A PGR pediu que os autos fossem enviados à Justiça Federal do Rio, para continuidade da apuração.

“Os fatos supostamente criminosos são estranhos às atribuições parlamentares atuais do investigado, uma vez que ocorreram enquanto Aécio Neves exercia o cargo de deputado federal (1997-2002) e se prolongaram até sua assunção ao cargo de governador do estado de Minas Gerais (2003-2005).”
Em junho, a defesa de Aécio pediu o arquivamento do inquérito, citando o relatório da PF.

No dia seguinte, “sem que a PGR tivesse oportunidade de se manifestar sobre a pretensão de arquivamento das investigações formulada pela defesa do investigado, o inquérito foi pautado para julgamento pela 2ª turma do STF na sessão que ocorreria no dia 26 de junho”, escreveu Dodge.

A PGR pediu que o caso fosse retirado da pauta, mas Gilmar Mendes não concordou e determinou o arquivamento do inquérito.

Mendes também não aceitou o envio dos autos ao Rio, afirmando que “a investigação deveria estar concluída” e que a continuidade “representaria apenas protelar a solução, violando o direito à duração razoável do processo e à dignidade da pessoa humana”.

No recurso, Dodge escreveu que o arquivamento “ex officio” implica “grave subversão do sistema acusatório, bem como de princípios que lhe são ligados, como os da imparcialidade, inércia e isonomia”.

Dodge disse que nessa fase da investigação não cabe ao magistrado “adentrar no ‘mérito’ da investigação”, mas tão somente “obstar constrangimentos ilegais evidentes”.

Outro lado

O advogado de Aécio, Alberto Toron, afirmou em petição ao STF que os documentos de Liechtenstein foram objeto de “procedimento investigatório [que] já esmiuçou a questão e foi arquivado”.

Por isso, disse o advogado, “nada há de novo que autorize a continuidade das investigações”. Aécio já se manifestou sobre a conta no exterior.

Sua assessoria afirmou, em 2016, que o assunto foi “analisado e arquivado, em 2010, após a Justiça Federal e o MPF do Rio constatarem a inexistência de qualquer irregularidade.
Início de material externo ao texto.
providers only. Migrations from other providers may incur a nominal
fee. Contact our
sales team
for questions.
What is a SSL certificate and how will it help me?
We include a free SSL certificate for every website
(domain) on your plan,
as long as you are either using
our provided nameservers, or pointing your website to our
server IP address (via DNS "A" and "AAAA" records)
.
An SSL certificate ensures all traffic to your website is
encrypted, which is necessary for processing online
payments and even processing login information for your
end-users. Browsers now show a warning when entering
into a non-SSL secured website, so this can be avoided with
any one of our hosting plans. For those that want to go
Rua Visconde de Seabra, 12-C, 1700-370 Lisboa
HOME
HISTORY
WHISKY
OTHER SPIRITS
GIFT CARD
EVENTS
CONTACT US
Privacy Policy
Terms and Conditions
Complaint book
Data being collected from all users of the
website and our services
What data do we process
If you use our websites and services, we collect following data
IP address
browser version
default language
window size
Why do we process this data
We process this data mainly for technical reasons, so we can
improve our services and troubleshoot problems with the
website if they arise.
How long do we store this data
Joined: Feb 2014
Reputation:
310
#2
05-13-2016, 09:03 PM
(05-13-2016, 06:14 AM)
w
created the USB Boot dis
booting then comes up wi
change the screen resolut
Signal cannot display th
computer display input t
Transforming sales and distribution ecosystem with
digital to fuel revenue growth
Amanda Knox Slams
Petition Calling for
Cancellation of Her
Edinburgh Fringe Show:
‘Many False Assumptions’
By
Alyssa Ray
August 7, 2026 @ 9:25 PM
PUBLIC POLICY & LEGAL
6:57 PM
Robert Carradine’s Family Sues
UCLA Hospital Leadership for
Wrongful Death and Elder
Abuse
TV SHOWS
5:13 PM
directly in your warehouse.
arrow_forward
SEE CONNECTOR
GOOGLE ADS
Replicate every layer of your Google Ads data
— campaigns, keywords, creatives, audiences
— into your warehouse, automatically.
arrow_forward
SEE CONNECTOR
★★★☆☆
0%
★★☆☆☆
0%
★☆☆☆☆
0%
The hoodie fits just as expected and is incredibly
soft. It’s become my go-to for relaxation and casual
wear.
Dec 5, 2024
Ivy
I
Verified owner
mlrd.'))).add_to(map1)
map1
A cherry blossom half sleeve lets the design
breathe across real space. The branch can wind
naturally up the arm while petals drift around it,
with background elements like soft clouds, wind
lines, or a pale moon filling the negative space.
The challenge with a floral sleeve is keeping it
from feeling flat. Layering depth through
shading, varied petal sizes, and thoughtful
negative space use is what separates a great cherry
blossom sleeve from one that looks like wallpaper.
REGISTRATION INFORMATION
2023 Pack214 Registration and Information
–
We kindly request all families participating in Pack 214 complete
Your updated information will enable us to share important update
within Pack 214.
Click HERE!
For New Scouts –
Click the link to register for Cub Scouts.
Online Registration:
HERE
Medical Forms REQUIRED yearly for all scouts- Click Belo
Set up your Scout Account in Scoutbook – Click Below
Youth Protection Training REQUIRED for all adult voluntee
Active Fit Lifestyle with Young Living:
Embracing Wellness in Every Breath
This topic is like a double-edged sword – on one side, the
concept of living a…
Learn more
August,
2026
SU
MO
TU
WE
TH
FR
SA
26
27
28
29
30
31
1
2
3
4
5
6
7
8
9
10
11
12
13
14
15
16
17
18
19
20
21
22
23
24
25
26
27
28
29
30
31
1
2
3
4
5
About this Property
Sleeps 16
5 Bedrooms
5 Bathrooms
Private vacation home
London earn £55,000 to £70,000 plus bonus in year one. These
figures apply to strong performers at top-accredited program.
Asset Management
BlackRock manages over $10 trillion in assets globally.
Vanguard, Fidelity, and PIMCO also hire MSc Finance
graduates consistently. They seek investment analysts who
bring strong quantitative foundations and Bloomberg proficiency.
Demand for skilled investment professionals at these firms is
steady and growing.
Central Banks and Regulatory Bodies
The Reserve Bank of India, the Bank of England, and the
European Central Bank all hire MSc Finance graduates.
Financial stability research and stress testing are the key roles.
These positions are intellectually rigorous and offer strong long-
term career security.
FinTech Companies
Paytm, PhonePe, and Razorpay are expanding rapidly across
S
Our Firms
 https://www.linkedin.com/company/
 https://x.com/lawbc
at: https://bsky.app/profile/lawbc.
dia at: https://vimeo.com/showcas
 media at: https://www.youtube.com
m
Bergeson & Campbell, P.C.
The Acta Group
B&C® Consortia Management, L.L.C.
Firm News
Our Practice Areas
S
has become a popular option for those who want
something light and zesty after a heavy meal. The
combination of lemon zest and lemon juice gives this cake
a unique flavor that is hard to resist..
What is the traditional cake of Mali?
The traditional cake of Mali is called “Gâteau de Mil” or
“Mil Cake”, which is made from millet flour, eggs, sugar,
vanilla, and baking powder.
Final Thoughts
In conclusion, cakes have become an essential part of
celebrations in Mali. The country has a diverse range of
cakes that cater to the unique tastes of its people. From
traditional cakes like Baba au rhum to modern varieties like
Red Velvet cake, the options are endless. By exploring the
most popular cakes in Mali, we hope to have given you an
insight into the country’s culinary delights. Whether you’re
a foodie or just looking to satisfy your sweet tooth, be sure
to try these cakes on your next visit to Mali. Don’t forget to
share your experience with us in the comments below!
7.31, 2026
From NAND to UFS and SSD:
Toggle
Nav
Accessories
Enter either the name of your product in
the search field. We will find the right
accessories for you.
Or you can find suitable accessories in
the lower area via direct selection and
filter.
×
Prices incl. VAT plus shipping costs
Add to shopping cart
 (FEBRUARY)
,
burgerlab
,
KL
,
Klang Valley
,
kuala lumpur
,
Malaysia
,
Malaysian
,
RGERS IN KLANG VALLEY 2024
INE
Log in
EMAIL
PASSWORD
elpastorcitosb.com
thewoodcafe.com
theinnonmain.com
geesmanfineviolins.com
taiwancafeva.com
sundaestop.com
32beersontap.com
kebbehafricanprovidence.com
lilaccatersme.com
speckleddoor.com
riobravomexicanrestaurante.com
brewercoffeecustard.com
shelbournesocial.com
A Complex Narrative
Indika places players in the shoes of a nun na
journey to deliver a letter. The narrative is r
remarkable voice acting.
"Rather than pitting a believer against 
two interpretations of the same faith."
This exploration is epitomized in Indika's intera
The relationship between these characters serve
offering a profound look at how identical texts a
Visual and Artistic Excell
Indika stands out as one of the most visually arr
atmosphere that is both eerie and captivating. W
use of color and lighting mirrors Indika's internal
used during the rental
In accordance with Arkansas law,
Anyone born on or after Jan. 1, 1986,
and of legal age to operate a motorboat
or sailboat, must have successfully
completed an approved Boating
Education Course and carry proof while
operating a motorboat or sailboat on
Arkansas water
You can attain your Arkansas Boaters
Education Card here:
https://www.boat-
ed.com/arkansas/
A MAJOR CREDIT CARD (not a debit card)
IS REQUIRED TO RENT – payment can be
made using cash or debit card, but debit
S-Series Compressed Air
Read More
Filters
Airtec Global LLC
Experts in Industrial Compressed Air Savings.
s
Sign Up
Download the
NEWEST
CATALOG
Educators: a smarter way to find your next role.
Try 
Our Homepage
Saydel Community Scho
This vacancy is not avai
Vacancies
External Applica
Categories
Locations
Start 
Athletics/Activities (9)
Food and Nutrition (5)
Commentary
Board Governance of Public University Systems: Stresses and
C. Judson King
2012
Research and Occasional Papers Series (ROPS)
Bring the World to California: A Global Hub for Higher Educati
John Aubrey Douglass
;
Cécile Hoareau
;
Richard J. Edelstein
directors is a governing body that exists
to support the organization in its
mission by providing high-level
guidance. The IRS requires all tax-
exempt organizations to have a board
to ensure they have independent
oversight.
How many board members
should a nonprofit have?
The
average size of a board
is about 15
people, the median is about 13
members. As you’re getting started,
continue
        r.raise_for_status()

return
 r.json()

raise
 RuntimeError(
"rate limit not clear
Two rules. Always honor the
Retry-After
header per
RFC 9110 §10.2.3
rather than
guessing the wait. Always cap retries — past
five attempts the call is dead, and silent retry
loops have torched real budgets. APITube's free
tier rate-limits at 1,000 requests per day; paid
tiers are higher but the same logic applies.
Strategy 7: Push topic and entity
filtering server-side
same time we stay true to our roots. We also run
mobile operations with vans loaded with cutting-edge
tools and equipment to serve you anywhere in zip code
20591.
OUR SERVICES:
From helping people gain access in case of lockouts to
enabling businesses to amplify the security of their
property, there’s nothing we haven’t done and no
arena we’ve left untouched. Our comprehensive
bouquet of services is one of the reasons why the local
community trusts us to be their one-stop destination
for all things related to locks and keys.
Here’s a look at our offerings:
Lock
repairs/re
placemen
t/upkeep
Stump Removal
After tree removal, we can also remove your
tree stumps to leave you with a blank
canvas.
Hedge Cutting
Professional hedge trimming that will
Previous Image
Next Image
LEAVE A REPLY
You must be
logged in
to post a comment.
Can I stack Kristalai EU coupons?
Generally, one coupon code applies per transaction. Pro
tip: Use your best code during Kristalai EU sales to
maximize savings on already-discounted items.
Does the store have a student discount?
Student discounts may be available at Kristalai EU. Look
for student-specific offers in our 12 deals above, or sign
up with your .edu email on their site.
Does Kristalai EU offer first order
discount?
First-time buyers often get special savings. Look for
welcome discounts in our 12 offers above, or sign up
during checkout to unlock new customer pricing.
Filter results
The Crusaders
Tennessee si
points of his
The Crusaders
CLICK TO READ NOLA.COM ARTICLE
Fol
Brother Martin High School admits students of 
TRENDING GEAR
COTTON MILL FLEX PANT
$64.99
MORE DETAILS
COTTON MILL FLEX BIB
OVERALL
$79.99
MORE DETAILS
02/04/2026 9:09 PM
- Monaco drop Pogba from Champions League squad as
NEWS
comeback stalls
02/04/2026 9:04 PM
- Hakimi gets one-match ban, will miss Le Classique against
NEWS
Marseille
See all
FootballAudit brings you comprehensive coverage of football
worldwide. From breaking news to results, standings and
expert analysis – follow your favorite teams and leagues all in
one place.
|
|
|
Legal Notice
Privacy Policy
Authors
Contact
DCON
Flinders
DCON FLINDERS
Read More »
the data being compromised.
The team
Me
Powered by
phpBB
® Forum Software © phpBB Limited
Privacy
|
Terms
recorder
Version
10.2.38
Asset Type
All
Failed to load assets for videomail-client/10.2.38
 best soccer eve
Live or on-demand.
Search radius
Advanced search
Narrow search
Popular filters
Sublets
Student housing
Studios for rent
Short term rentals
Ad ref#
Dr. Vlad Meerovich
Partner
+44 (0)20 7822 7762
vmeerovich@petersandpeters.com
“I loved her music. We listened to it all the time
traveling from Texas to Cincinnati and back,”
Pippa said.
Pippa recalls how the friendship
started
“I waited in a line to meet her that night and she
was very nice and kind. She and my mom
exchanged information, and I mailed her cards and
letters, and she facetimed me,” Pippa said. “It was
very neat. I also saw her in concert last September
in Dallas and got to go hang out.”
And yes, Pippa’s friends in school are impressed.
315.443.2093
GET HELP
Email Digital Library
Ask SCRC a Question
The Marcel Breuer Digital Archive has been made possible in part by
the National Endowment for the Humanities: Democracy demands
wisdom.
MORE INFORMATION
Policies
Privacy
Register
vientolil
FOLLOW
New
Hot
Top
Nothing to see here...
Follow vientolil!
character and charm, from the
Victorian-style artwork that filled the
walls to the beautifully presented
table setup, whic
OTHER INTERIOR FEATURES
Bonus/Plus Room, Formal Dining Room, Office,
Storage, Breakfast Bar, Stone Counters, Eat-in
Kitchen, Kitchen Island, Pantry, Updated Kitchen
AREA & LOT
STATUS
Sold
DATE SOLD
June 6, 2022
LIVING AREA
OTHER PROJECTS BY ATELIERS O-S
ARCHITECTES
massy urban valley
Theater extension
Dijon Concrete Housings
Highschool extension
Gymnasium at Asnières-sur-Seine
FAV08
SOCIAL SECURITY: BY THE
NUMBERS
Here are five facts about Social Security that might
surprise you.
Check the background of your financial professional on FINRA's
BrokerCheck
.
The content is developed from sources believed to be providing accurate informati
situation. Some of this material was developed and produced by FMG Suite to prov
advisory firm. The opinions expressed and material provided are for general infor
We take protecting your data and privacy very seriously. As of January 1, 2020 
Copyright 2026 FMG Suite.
Não houve sequer abertura de ação penal.”

Segundo a assessoria, em 2001 a mãe do senador “cogitou vender alguns imóveis e aplicar os recursos no exterior. No entanto, o projeto foi suspenso em função da doença do marido dela”.

Conforme a assessoria, a fundação “não chegou a ser implementada”, mas foi declarada ao Imposto de Renda. Ela disse que foram feitos dois pagamentos no valor total de US$ 30 mil por “taxas e honorários”.